このタイミングで、忍葉をよく知ってそうな狛犬が花王子を呼びに行ったことから、花紋が現れないことと何か繋がりがあるかもしれない。
現に、目覚めた忍葉君には、変化が起きてる。

と慎重に話し出した。

『忍葉君、これから話すことはちょっと驚くことだと思うけど、落ち着いて聞いてくれるかい?』

何を言われるのだろうと不安になりながら、
『はい。』
と忍葉が答えた。

忍葉のそんな様子を気に留めながら、神蛇は口を開いた。

『忍葉君は、ぬいぐるみを握りしめて、家に帰りたいと思ったら、窓から大きな毛むくじゃらが入ってきて、背に乗せられたような気がしたって、話してくれたね。』

やっぱりそんなあり得ないこと信じて貰えないのかと思いながら、

『はい。』
と答える。

『実はね、家に帰りたいという忍葉君の思いを聞いた狛犬がね、忍葉君を迎えに行って、
そこの三枝夫妻の自宅へ連れて行ったんだよ。』

『えっ‼︎どういうこと?』

その時、忍葉の足元で何かが動く気配がして驚いて、見ると、
パンッと何かが飛び上がった。

そして、神蛇先生の隣にトンっと音を立て降りた。

驚きつつ、なんだろうと目を凝らして見ている忍葉の前にみるみる大きくなった何かが姿を現した。

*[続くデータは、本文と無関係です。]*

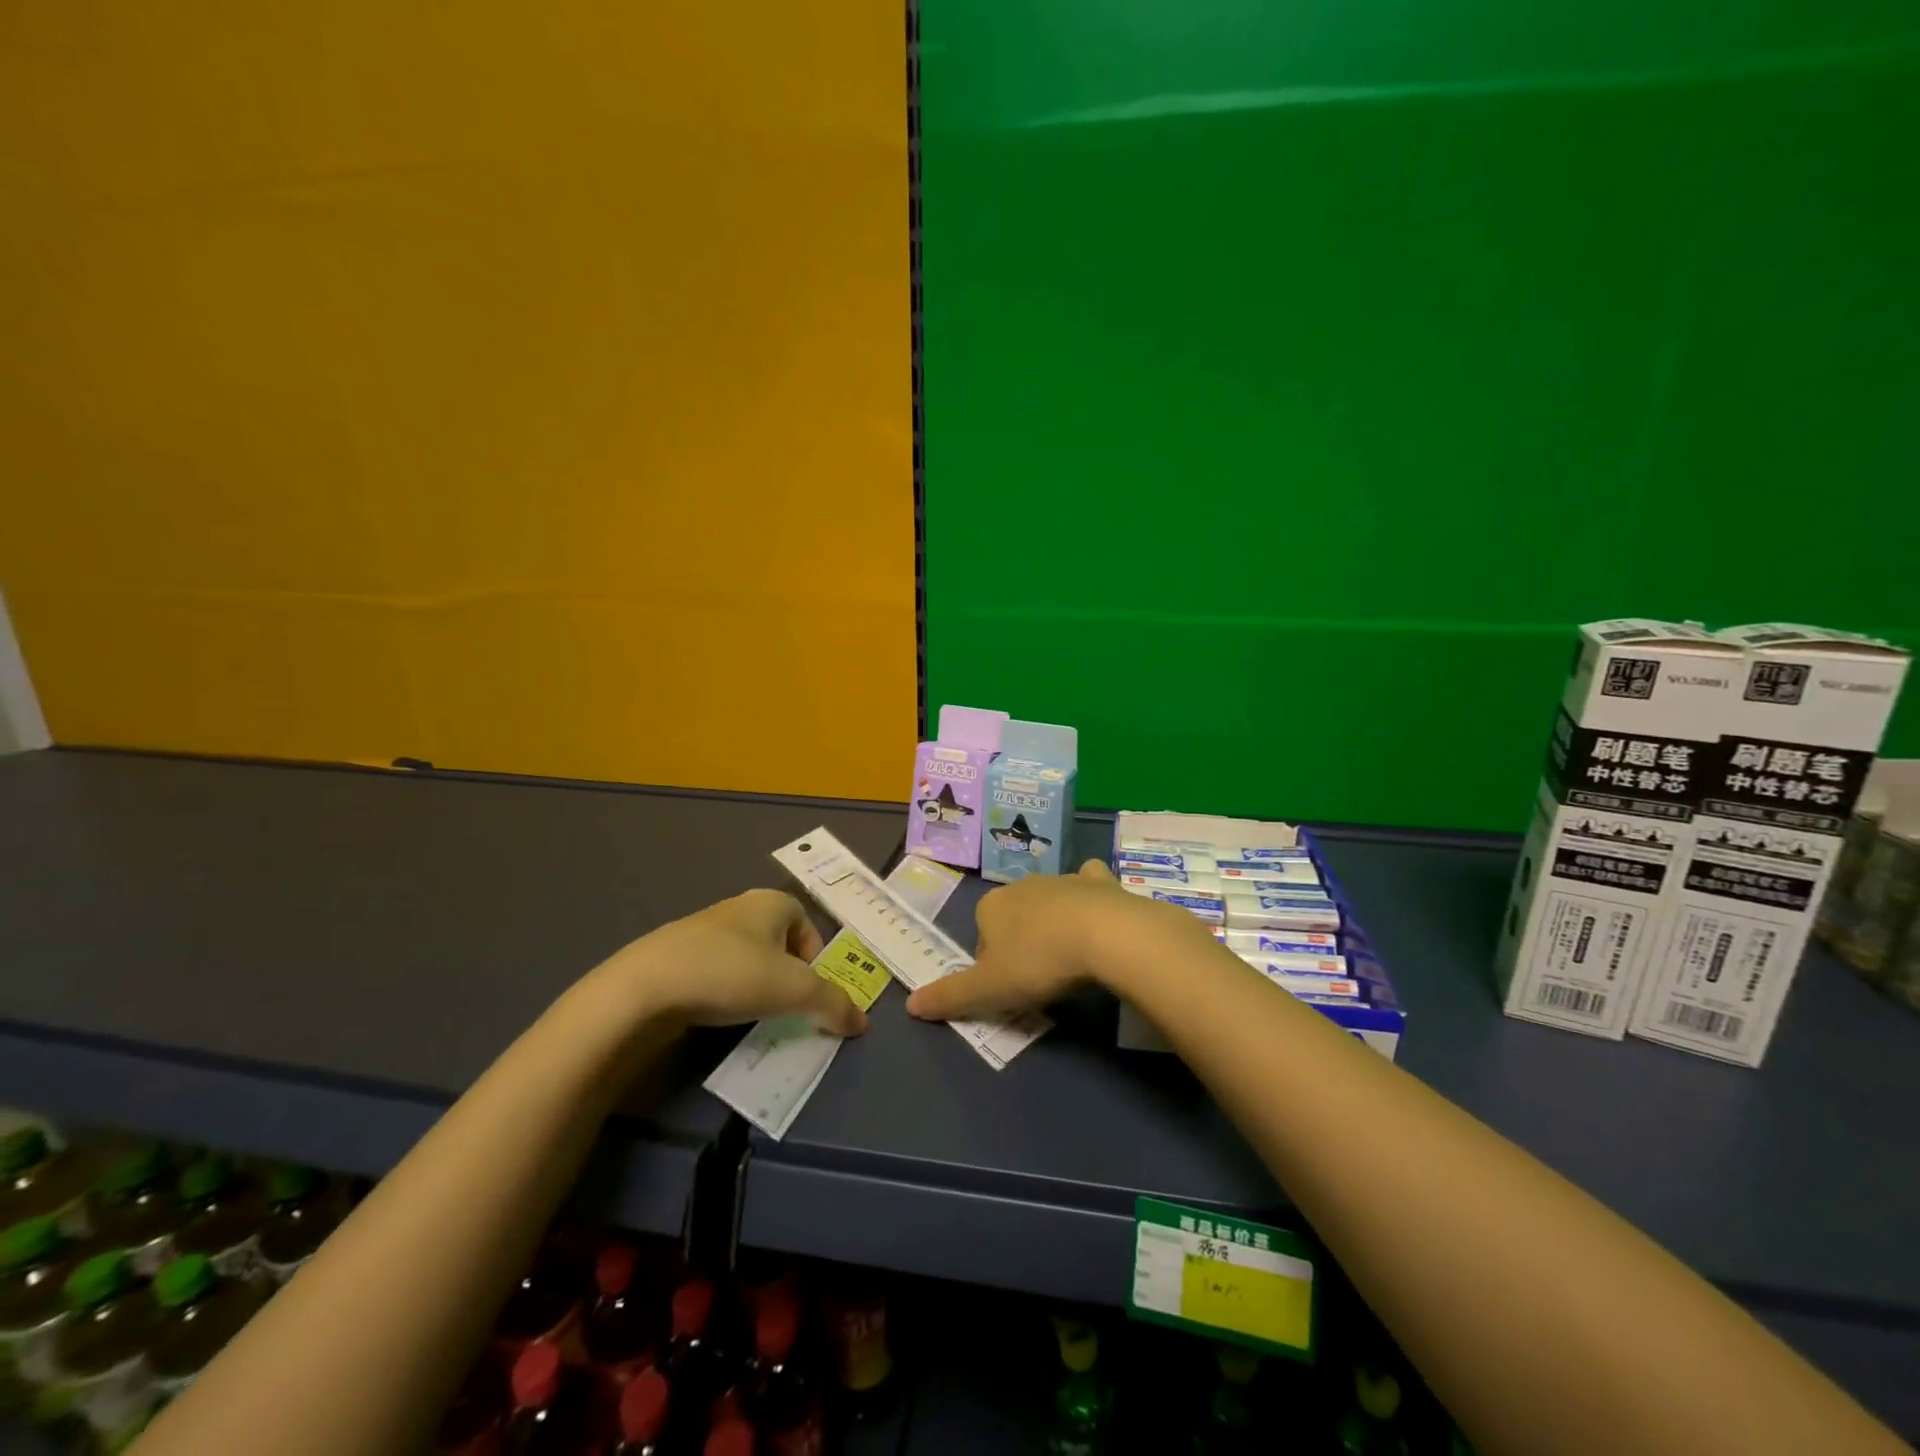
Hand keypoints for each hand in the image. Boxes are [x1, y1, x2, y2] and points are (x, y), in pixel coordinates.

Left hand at [596, 889, 867, 1036]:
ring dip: (754, 987)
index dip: (814, 961)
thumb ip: (833, 1003)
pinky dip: (722, 993)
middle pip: (778, 944)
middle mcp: (740, 907)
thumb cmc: (731, 974)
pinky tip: (714, 1015)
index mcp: (772, 902)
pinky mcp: (675, 955)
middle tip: (782, 1009)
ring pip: (746, 959)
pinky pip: (714, 973)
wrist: (644, 988)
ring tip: (747, 1016)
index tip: (806, 993)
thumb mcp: (794, 990)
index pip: (808, 927)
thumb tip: (862, 1023)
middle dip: (785, 977)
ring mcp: (703, 929)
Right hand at [907, 860, 1202, 1020]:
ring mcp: (1061, 879)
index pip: (982, 939)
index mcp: (991, 906)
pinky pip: (1089, 882)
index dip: (994, 967)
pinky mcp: (1099, 881)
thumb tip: (910, 1005)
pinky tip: (1100, 912)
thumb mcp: (988, 989)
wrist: (1104, 934)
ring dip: (1054, 923)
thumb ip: (949, 996)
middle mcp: (1022, 885)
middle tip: (1041, 979)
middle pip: (1015, 919)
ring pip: (1049, 901)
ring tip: (1071, 958)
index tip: (1012, 990)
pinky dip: (1091, 892)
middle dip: (1023, 943)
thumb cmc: (1038, 962)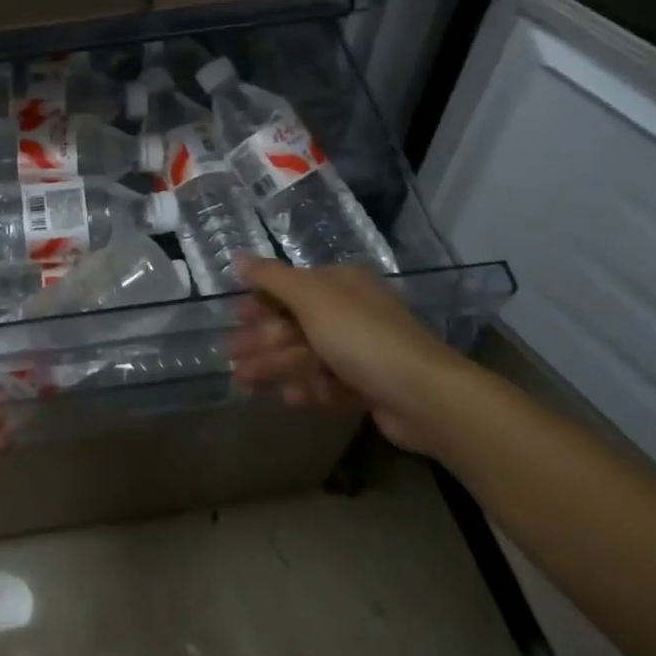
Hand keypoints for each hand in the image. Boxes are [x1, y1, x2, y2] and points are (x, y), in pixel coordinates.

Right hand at [230, 258, 467, 454]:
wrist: (424, 395)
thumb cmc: (361, 336)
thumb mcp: (311, 298)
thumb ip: (272, 278)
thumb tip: (238, 257)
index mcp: (341, 284)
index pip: (292, 286)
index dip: (261, 301)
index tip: (235, 317)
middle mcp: (352, 311)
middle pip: (296, 322)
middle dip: (262, 339)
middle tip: (230, 355)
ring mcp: (362, 350)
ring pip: (308, 354)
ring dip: (275, 366)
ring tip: (242, 382)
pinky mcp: (369, 385)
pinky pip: (328, 382)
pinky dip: (306, 388)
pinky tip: (285, 398)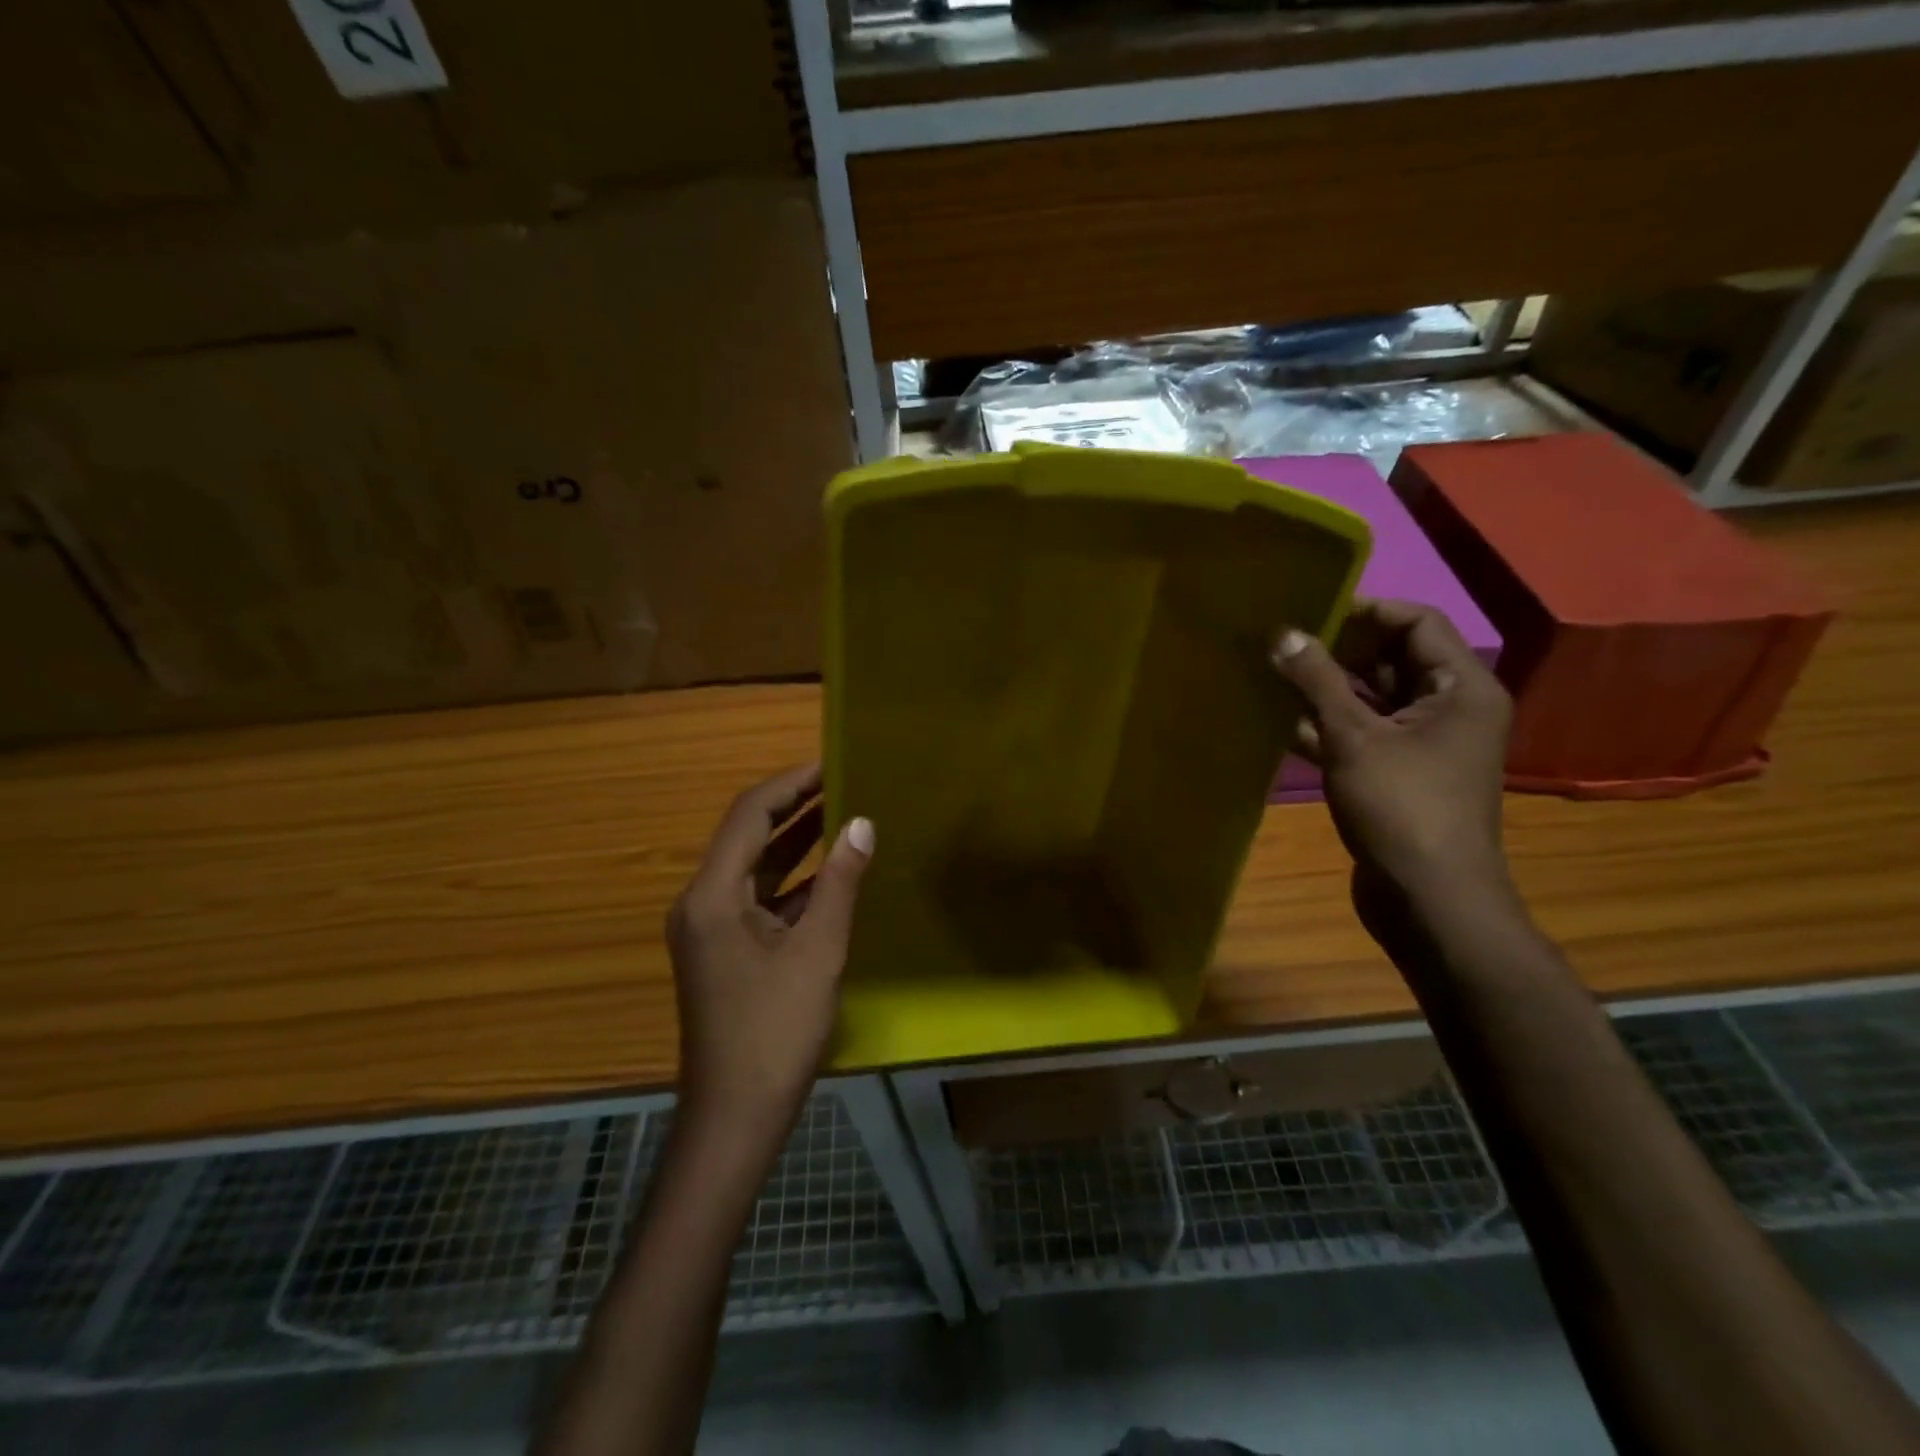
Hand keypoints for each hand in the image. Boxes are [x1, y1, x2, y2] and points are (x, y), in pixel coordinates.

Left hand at [667, 764, 873, 1149]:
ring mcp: (709, 928)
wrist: (734, 1118)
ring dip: (795, 842)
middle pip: (747, 835)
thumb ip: (839, 882)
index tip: (832, 764)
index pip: (750, 815)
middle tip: (843, 782)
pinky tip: (830, 873)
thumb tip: (862, 824)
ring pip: (754, 867)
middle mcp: (701, 902)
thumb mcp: (818, 951)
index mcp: (712, 895)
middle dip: (794, 806)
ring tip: (843, 813)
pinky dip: (792, 881)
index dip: (791, 784)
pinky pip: (758, 898)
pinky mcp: (723, 949)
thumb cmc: (775, 1032)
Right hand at [1272, 599, 1513, 910]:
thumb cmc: (1402, 808)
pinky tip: (1279, 721)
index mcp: (1460, 688)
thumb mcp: (1354, 737)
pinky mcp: (1397, 773)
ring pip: (1371, 698)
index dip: (1366, 610)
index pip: (1417, 622)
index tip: (1310, 611)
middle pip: (1392, 658)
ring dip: (1325, 689)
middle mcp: (1448, 708)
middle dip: (1338, 649)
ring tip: (1272, 674)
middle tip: (1283, 642)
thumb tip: (1283, 633)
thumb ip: (1317, 681)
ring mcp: (1422, 743)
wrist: (1428, 899)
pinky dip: (1326, 726)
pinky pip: (1361, 733)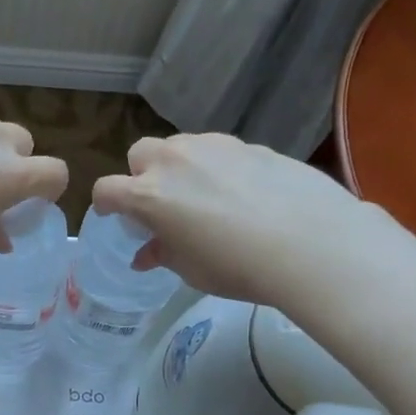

現れたのは、長いクリクリのくせっ毛に覆われた獅子のような顔の大きな狛犬だった。

『あっ、窓から入って来た大きくて毛むくじゃらの…』

『忍葉君の父親のご両親の家の近くの神社の狛犬様だよ。』

『お父さんの両親?何でそんな所の狛犬が…』

忍葉は、父方にも祖父母がいることは、知っていたが、会ったことは無かった。
どういうことかわからない忍葉は、混乱して言葉に詰まった。

『家に帰りたいと声が聞こえたから、てっきり、わしを思い出したと思っておった。
そうか、花姫は、わしを思い出しては、おらんのか。』
そう言って、狛犬は、ガッカリしたように項垂れた。

突然、話し出した狛犬に驚いた忍葉は、
一拍遅れて、

『思い出すってどう言うこと?』
と呟くように言った。

事情がわからない美月と櫻葉は、心配そうに成り行きを見守っている。

ポチの話を聞いて、自分たちのことを覚えていると思っていた三枝夫妻は、
忍派の様子から、忍葉が、幼い頃のことを覚えていないようだとわかり、落胆しつつも、これ以上、混乱させては可哀想だと話しかけることを躊躇っていた。